PASADENA, Calif.--Caltech professors Michael Dickinson and Thomas Palfrey are among the 190 new fellows elected to the American Academy of Arts and Sciences this year. They join an assembly that was founded in 1780 by John Adams, James Bowdoin, John Hancock, and other scholars to provide practical solutions to pressing issues.
Their election brings the Caltech total membership to 86.
Thomas Palfrey, Caltech's Flintridge Foundation Professor of Economics and Political Science and also a Caltech grad (PhD '81), specializes in the study of voting and elections, economic and political theory, public and experimental economics, and game theory.
A central focus of Palfrey's research is how people devise strategies when faced with incomplete information. He has applied game theory to examine voting behavior in committees and elections, and bidding in auctions. He founded or cofounded several experimental labs, including the California Social Science Experimental Laboratory at UCLA, the Social Science Experimental Laboratory at Caltech, and the Princeton Social Science Experimental Laboratory, and used observations from experiments to help develop a general theory of strategic behavior with human error. Called Quantal Response Equilibrium, it has been successfully applied to study a broad range of political and economic behavior.
Michael Dickinson, the Zarem Professor of Bioengineering at Caltech, studies animal physiology and behavior. He has become well known for Robofly, a mechanical fly that sprang from his work on the neurobiology and biomechanics of fly locomotion. Throughout his career, Dickinson has used a variety of tools, such as wind tunnels, virtual reality simulators, high-speed video, and giant robotic models, to determine how the poppy seed-sized brains of these tiny insects can rapidly control aerodynamic forces.
More than a simple understanding of the material basis for insect flight, Dickinson's studies provide insight into complex systems operating on biological and physical principles: neuronal signaling within brains, the dynamics of unsteady fluid flow, the structural mechanics of composite materials, and the behavior of nonlinear systems are all linked when a fly takes wing.
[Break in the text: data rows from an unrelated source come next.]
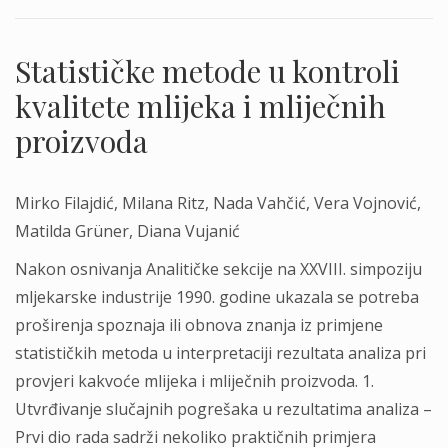
Statističke metode u kontroli
kvalitete mlijeka i mliječnih
proizvoda
Mirko Filajdić, Milana Ritz, Nada Vahčić, Vera Vojnović,
Matilda Grüner, Diana Vujanić
Nakon osnivanja Analitičke sekcije na XXVIII. simpoziju
mljekarske industrije 1990. godine ukazala se potreba
proširenja spoznaja ili obnova znanja iz primjene
statističkih metoda u interpretaciji rezultata analiza pri
provjeri kakvoće mlijeka i mliječnih proizvoda. 1.
Utvrđivanje slučajnih pogrešaka u rezultatima analiza –
Prvi dio rada sadrži nekoliko praktičnih primjera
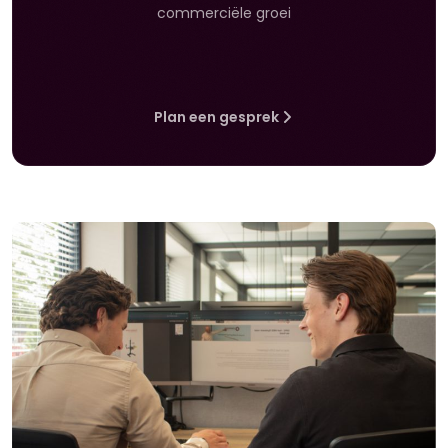
commerciële groei
Plan een gesprek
"The Academy honors excellence by electing to membership remarkable men and women who have made preeminent contributions to their fields, and to the world," says Academy president Emilio Bizzi. "We are pleased to welcome into the Academy these new members to help advance our founders' goal of 'cherishing knowledge and shaping the future.'" An independent policy research center, the Academy currently focuses on science, technology, and global security; social policy and American institutions; the humanities and culture; and education.
Dickinson and Palfrey will be inducted into the Academy at a ceremony on October 11, at the organization's headquarters in Cambridge, Massachusetts.
Other new members include legendary blues guitarist B. B. King, two-time cabinet secretary and former White House Chief of Staff James Baker III, and former eBay CEO Margaret Whitman, as well as foreign honorary member Pedro Almodóvar, a Spanish film director.